カイは、特別に用意した長い柄のついたヘラを使った。
そして巣の下の部分を、少しずつ慎重に崩し始める。
蜜ろうでできた巣は、思ったよりもろくボロボロと崩れ落ちていく。
中から、蜜で満たされた巣の断面や幼虫が育てられている部屋が見えてきた。

蜂たちが、わずかにざわめき始める。
煙の効果がなければ、今ごろ私たちは集中して攻撃されていただろう。
私は、崩れた巣の断面に目をこらした。
たくさんの働き蜂が、うごめいている。
この中から、たった一匹の女王を探し出さなければならない。

(どこ、どこにいるの)

働き蜂は、どれも同じに見えた。
私が焦り始めた、その時だった。

「リゼット様、あそこです」

若者の一人が、巣の中心あたりを指差した。
その先をよく見ると、たしかに周りの蜂よりも一回り体が大きい蜂がいる。
お腹の長い蜂が一匹、ゆっくりと動いているのが見えた。
そしてその周りには、まるで女王を守る兵隊のように何匹もの働き蜂が輪を作っている。

「いたわ、あの子が女王蜂よ」

私は、心臓がどきどきするのを感じながらそっと捕獲器をかまえた。
問題は、どうやってあの兵隊たちの壁を通りぬけて女王蜂だけを捕まえるかだ。
私が一瞬ためらった、その時。
カイが、動いた。
彼は、ヘラをうまく使い女王蜂がいる場所のすぐ上の部分をトンと軽くたたいたのだ。
そのゆれに驚いたのか、女王蜂を守っていた働き蜂たちが一瞬だけサッと道を開けた。

「今だ、リゼット様」

カイの叫び声と同時に、私は捕獲器を伸ばした。
兵隊たちにできた、ほんの一瞬のすき間。
そのすき間から、女王蜂をそっと優しく捕獲器の中へとすべりこませる。
カチリ、という小さな音がして捕獲器のふたが閉まった。
成功だ。
女王蜂が、私たちの手の中にいる。

「やった」

私は、ほっとしてため息をついた。
捕獲器の中では、女王蜂が何が起きたのか分からず少し戸惑っているように見えた。
女王蜂が捕まったことに気づいたのか、周りの働き蜂たちが急にさわがしくなり始める。
いぶす道具の煙も、そろそろ効果が切れるころだ。

「よし、戻るわよ。

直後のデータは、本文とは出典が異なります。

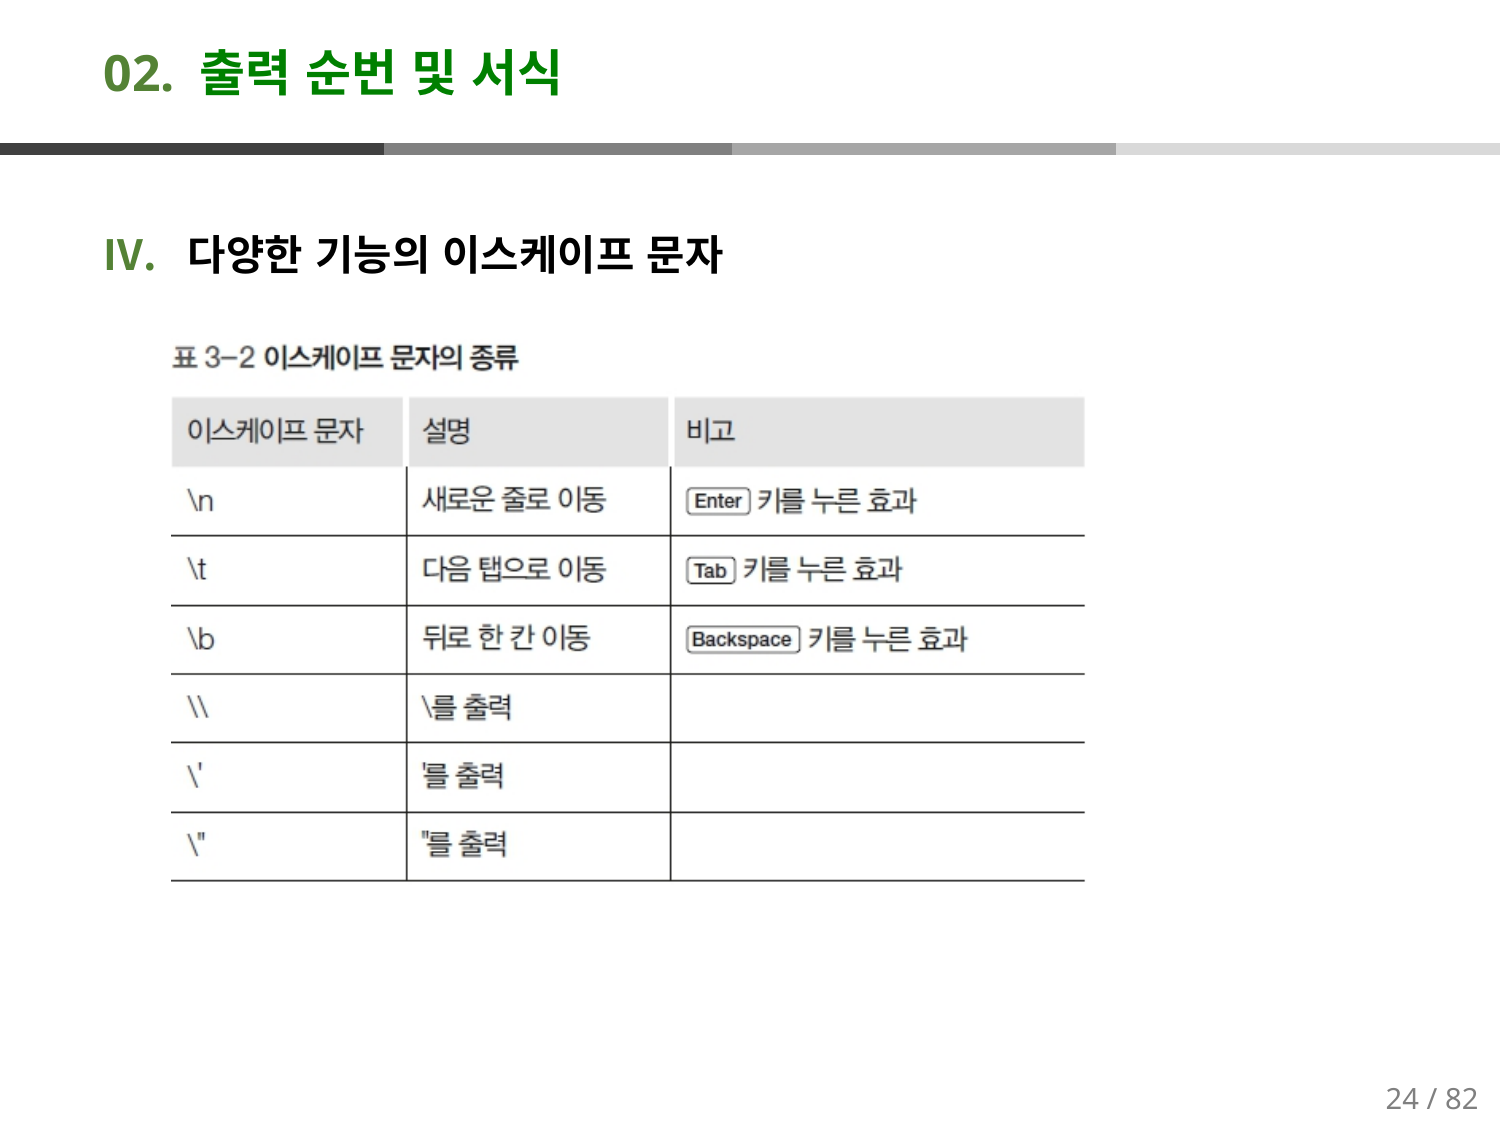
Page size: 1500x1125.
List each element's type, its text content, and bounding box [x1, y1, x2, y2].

title 02. 출력 순번 및 서식 [88, 30, 1400, 121]
list 다양한 기능의 이스케이프 문자 [88, 196, 1412, 1095]
picture [171, 338, 1093, 885]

女王様は、私たちが新しいお家にちゃんとお連れするわ」

私は捕獲器を服の中にしまい、カイたちに合図を送った。
私たちは、いそいで崖を下り村へと続く道を急ぐ。
私たちの後ろから、何匹かの働き蜂が女王を追ってついてきているのが見えた。
作戦は、今のところ完璧に進んでいる。